Single-Purpose Clouds: The Next Step After Private, Public And Hybrid

We’ve become accustomed to the notion of public cloud services (freely available to everyone), private cloud services (maintained by a specific company, but charged and deployed on a usage/needs basis) and hybrid clouds (which blend the two). The next possible development on the cloud horizon? Single-purpose clouds, optimised for a particular kind of workload.

Tap picture from Shutterstock

I chatted through this concept recently with Alan Perkins, the Australian CTO for cloud provider Rackspace. “It’s a natural evolution,” he said. “Cloud is ultimately about abstraction The idea of specialised clouds makes perfect sense.” Since the tasks that can be deployed into cloud environments have very different requirement, it might make sense with some applications to choose a particular type of provider.

“Traditionally, we’ve seen clouds as having the benefit that you can increase the capacity as you need it — but we’ve done it in a way where the XYZ co-ordinates on the box are locked, so they’re all in ratio,” Perkins said. In other words: if you want more memory, you may have to pay for more processors too.

“Increasingly, as we move towards better virtualisation and better abstraction at the software level, we’re going to be able to extend just one axis,” Perkins said. “This gives you the flexibility to specialise your workloads.”

As an example, Perkins cited Rackspace’s ObjectRocket, which can be crudely summed up as “MongoDB as a service”. One important point about that example: it seems unlikely that a single-purpose cloud would define itself purely in hardware terms. A given platform might have specific needs, such as fast I/O or access to powerful CPUs. In the case of ObjectRocket, those include specific chipsets and high-performance Fusion IO drives.

Those elements will be required to deliver it, but purchasers of such a cloud service won’t be thinking about the hardware at that level of detail. “The whole notion of hybrid is that you shouldn’t have to think about topology or specific vendor requirements,” Perkins said. “You should be able to plan at a high level.”

“It has to become like taps. You turn on the tap and you know what pressure water you want. You don’t want to have to go to someone to have them turn the tap on for them.”
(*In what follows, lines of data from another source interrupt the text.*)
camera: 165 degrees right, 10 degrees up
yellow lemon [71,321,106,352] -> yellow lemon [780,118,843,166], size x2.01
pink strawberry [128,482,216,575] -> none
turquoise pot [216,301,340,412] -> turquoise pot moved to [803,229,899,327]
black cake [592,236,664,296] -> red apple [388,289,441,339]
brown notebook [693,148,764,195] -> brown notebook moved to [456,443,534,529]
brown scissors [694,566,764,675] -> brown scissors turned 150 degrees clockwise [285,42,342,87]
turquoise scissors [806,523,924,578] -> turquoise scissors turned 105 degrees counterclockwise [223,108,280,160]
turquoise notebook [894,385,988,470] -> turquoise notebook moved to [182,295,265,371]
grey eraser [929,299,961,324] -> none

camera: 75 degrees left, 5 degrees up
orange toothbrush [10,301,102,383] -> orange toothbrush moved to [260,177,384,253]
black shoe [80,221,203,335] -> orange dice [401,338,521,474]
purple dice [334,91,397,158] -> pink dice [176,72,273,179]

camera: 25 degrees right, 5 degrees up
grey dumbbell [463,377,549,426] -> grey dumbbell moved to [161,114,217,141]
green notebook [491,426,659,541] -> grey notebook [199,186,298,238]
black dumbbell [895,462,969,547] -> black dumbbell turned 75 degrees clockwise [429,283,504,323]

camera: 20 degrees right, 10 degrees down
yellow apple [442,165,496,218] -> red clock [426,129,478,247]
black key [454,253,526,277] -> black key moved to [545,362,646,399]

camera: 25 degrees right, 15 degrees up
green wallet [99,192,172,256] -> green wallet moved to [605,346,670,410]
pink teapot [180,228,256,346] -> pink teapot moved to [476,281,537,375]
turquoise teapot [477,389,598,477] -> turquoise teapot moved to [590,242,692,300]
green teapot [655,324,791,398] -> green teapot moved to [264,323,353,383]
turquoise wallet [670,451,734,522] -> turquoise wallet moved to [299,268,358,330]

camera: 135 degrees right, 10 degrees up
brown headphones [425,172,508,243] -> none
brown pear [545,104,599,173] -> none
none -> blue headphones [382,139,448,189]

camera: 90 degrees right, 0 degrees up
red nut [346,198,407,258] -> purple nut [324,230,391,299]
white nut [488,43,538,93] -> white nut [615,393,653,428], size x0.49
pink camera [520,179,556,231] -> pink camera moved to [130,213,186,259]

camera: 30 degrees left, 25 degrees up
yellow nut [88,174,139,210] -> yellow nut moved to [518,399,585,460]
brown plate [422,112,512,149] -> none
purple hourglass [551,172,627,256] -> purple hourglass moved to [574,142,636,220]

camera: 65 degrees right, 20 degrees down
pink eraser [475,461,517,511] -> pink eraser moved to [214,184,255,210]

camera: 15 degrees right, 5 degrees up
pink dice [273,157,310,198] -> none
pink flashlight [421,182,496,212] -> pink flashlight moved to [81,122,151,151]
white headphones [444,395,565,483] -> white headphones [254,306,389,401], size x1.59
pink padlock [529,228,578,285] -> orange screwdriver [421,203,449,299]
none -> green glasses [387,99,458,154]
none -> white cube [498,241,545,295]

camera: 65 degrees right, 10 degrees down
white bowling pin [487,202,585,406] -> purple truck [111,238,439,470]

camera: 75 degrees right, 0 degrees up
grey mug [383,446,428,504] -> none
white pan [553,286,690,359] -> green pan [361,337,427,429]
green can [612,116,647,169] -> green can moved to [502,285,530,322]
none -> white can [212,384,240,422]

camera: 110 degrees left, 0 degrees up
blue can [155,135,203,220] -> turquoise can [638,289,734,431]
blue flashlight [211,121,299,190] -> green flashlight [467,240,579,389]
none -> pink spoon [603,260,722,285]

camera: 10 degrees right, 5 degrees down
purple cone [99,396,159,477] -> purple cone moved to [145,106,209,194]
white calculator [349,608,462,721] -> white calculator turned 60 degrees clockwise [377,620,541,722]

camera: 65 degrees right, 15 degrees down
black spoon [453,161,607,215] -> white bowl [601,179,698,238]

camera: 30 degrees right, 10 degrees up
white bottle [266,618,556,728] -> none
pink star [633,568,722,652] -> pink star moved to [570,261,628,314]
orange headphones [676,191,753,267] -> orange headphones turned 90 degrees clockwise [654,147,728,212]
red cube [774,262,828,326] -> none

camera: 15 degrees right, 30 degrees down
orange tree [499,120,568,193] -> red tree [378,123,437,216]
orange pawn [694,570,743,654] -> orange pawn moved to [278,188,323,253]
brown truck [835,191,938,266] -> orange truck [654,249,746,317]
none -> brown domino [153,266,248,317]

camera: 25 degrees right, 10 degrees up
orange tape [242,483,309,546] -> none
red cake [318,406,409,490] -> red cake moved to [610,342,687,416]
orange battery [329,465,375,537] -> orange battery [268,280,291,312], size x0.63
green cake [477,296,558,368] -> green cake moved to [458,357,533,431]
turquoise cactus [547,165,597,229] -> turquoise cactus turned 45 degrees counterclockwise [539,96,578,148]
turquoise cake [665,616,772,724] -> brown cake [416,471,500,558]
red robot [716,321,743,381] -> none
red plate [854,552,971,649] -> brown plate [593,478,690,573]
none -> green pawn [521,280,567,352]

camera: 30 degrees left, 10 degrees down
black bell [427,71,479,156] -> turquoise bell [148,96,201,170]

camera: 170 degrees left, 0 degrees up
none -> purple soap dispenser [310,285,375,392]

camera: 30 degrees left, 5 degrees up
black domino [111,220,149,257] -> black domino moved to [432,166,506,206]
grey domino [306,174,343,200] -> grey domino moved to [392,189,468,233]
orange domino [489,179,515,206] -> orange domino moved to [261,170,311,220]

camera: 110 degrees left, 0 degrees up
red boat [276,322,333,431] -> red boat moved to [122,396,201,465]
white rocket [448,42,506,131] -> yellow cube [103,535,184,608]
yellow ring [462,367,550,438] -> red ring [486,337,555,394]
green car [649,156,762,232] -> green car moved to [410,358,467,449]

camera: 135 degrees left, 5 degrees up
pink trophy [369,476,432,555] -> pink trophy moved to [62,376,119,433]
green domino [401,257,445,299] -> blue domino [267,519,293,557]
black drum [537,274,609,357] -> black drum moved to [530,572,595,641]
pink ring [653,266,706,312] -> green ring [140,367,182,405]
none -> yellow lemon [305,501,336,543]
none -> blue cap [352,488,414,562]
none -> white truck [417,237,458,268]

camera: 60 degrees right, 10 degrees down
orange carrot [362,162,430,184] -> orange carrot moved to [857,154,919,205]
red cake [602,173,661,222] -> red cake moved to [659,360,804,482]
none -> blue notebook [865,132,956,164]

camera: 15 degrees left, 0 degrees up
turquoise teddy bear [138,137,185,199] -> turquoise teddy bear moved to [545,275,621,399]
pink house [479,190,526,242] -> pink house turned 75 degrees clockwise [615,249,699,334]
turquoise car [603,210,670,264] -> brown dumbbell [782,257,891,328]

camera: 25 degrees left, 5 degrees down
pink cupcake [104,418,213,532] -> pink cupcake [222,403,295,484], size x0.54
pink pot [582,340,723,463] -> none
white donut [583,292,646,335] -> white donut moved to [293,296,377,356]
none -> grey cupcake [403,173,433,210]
One challenge with that approach (and even with cloud in its current form) will be ensuring that applications can successfully interoperate — a problem that’s familiar enough with on-premises business systems, but which can become much more pronounced when cloud apps are being deployed by different business divisions without any central co-ordination.

“It’s a bit of a problem,” Perkins commented. “The world is going to be worse off in the long run because if you don’t put professionals into the mix you’re going to have a lot of siloed applications. And you want to know that if something goes wrong, somebody behind the scenes is going to make sure things get fixed quickly.”

Another issue is how to charge for those newly-flexible services, though Perkins argues the main issue is how to present that information to a potential buyer. “The biggest challenge is not about providing a calculation engine, but in providing a user interface the average punter can understand. One issue is not knowing what you’re actually paying for,” he said. It’s not a question of the cost — the key to that is providing sensitivity and what-if analysis, so they can drag the dimensions as they need them. The more we expose the inner workings of the cloud, the less ‘cloud-y’ it is.”